(Recorded data)
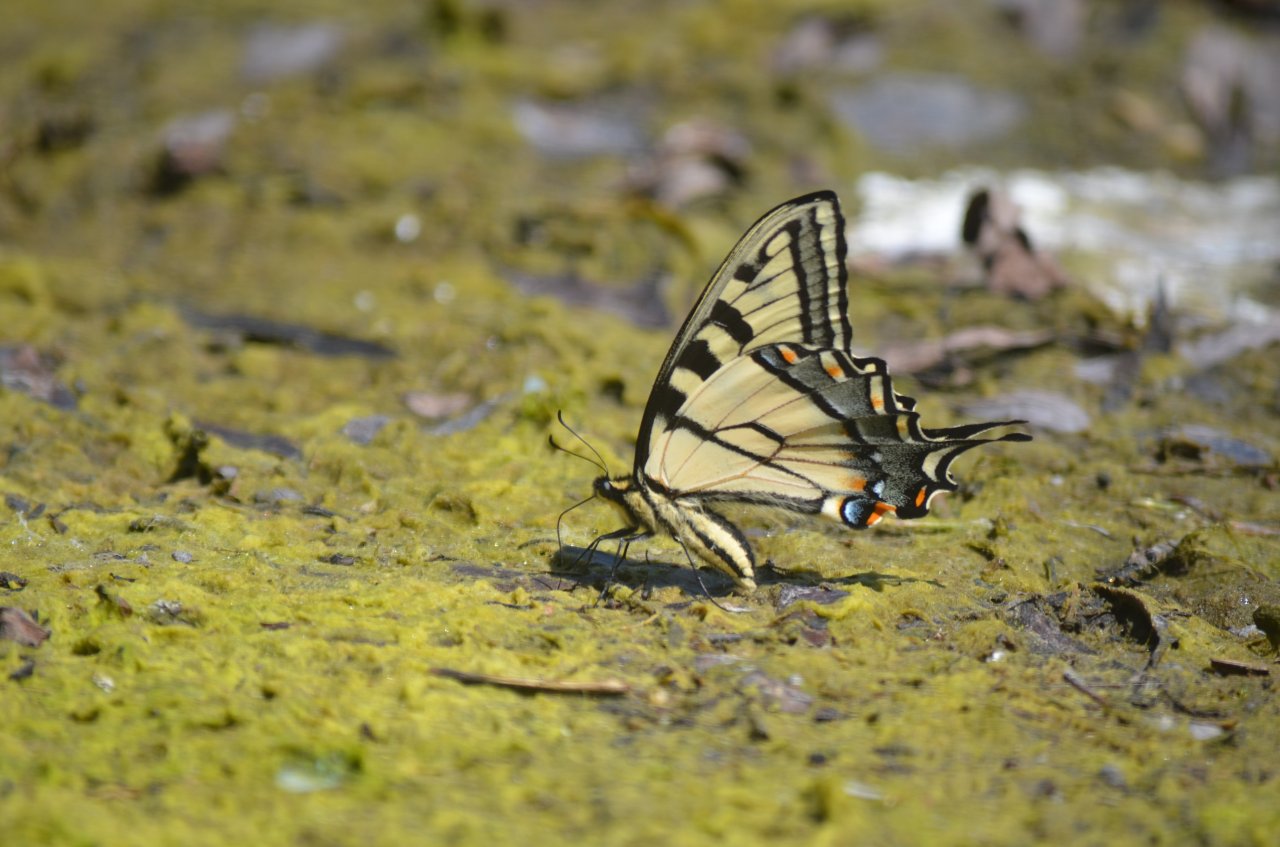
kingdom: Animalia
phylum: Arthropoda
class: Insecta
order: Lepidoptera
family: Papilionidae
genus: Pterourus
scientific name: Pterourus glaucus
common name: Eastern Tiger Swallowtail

# WHAT THIS TASK INVOLVES
Can you render the rows from the line containing "phylum: Arthropoda" through the end of the rows as a two-column CSV headed "field" and "entry"? Give one CSV line for each row, with its text and its answer each in its own quoted field and any line breaks turned into spaces.

# RESPONSE
field,entry
"phylum:","Arthropoda"
"class:","Insecta"
"order:","Lepidoptera"
"family:","Papilionidae"
"genus:","Pterourus"
"scientific name:","Pterourus glaucus"
"common name:","Eastern Tiger Swallowtail"